ATA conference kicks off with global ambitions

By Eric Wicklund
07:50 AM

Today San Antonio, tomorrow the world?

The American Telemedicine Association’s 15th Annual Meeting and Exposition kicked off Sunday with an expansive attitude, as ATA officials welcomed more than 3,000 registrants representing at least 35 countries to the Henry B. Gonzalez Convention Center in San Antonio, Texas.

“Never has there been greater interest in telehealth,” said Karen Rheuban, the ATA’s president and medical director of the University of Virginia’s Office of Telemedicine.

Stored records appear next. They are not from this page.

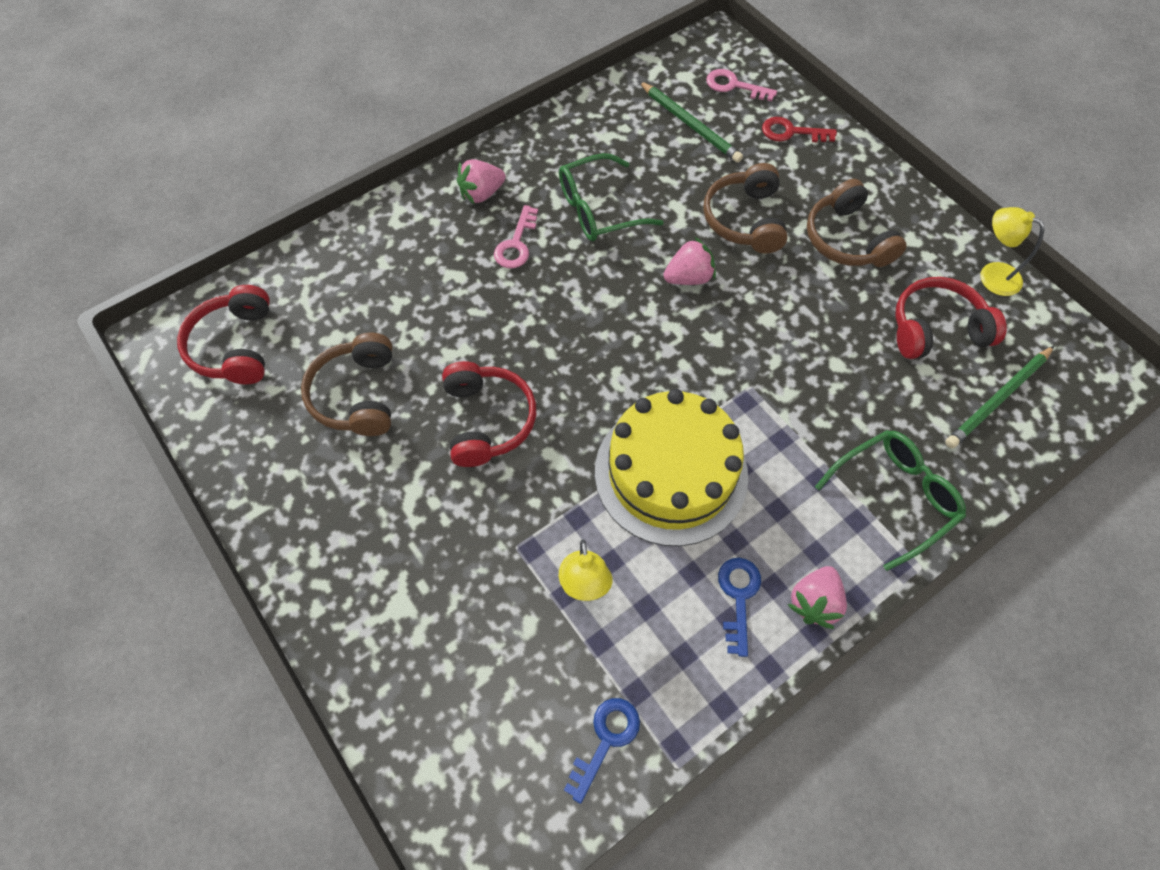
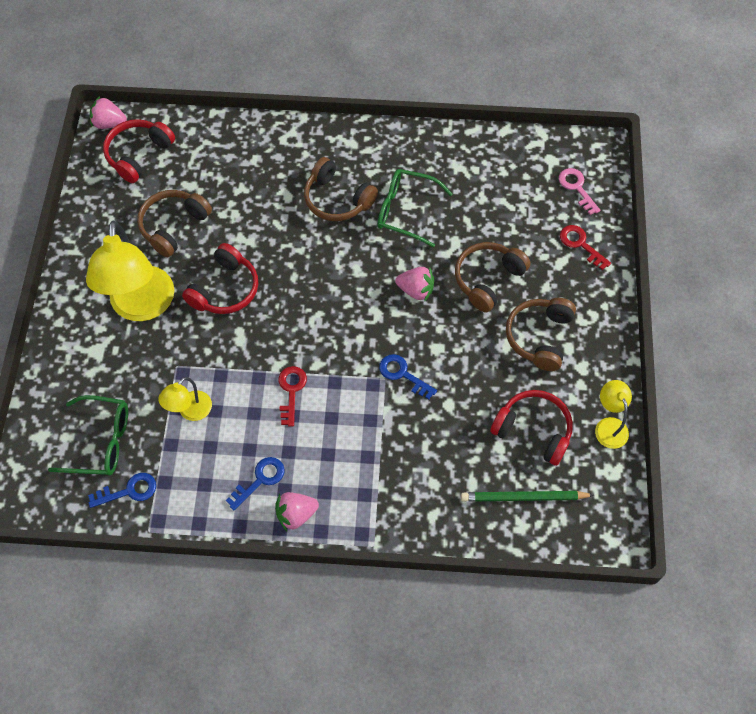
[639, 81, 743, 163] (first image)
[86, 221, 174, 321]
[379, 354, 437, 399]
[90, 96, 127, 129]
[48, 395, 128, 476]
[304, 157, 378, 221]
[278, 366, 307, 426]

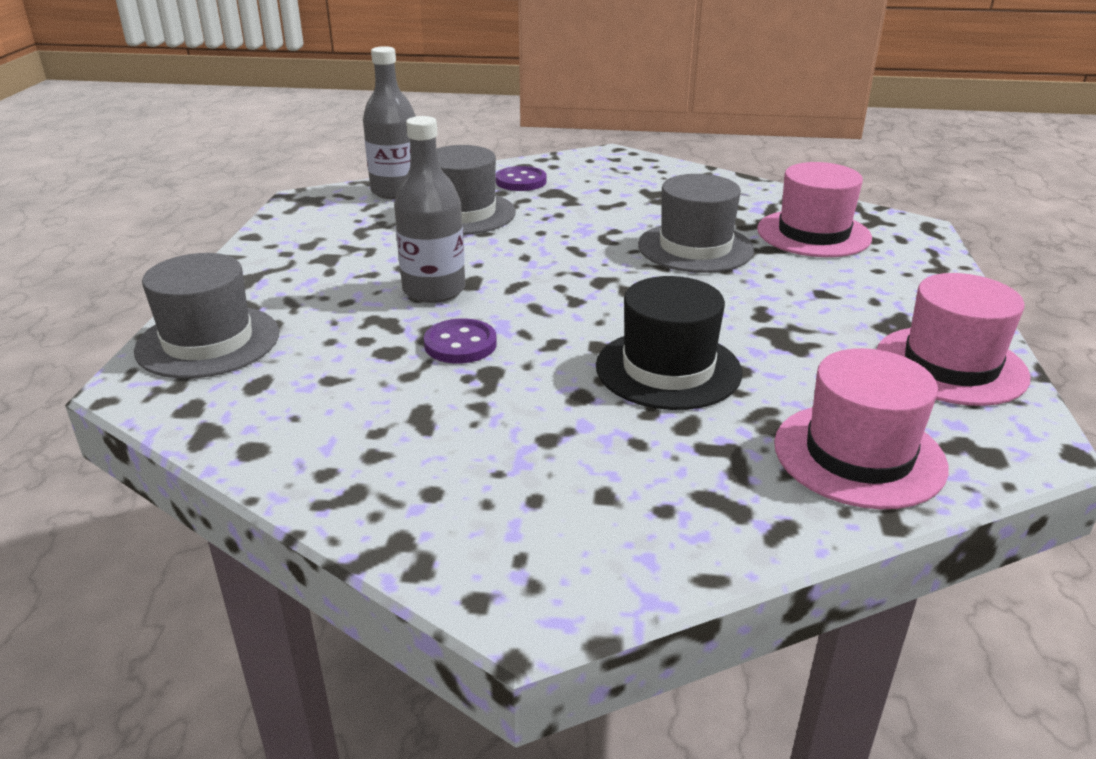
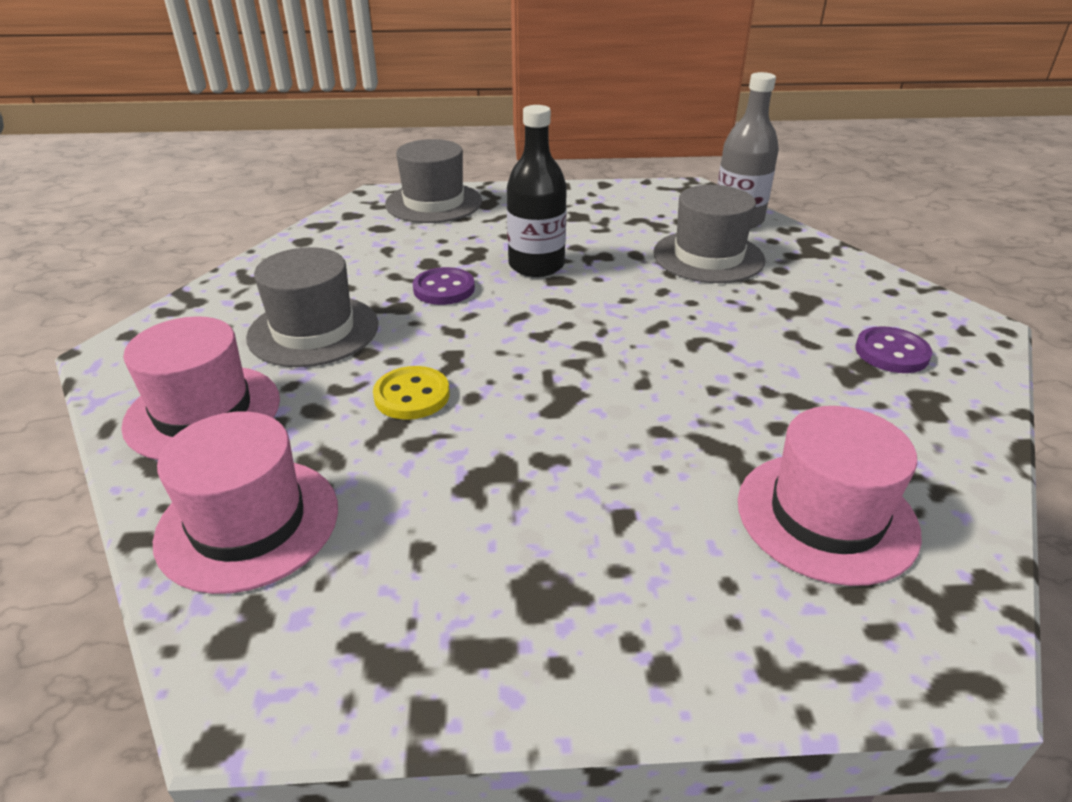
[855, 326, 932, 373]
[246, 247, 378, 367]
[121, 316, 280, 460]
[373, 366, 450, 420]
[507, 105, 567, 277]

She pointed out that the recent passage of healthcare reform and the American Recovery and Reinvestment Act of 2009, along with recent overtures made by the Centers for Medicare and Medicaid Services to improve relations with the ATA, have created an “understanding and receptive audience” to telehealth services in the United States and abroad.

In an international telemedicine forum held just prior to the ATA’s opening session Sunday afternoon, ATA officials emphasized that their work stretches far beyond the U.S. borders.

“Hardly a health issue that we address isn’t a global issue,” said Dale Alverson, medical director for the Center for Telehealth and Cybermedicine Research at the University of New Mexico Health Sciences and the ATA’s president-elect.

“We’re just beginning to see the internationalization of healthcare,” added Jonathan Linkous, the ATA’s chief executive officer.

That activity is being spurred, ATA members say, by the cellphone. David Aylward, executive director of the mHealth Alliance, pointed out that cellphones are used the world over by billions of people, and are being turned into useful devices by the development of wireless networks and new mobile applications.

“What we’re looking for now is meaningful use of these devices,” he said.

Aylward also cautioned the ATA’s members to look beyond the device and consider the solution. “Having a really cool wireless ultrasound is not going to take off on its own,” he said, but needs companion technology and services – a so-called “clinic in a box” – to make it work as a telehealth service.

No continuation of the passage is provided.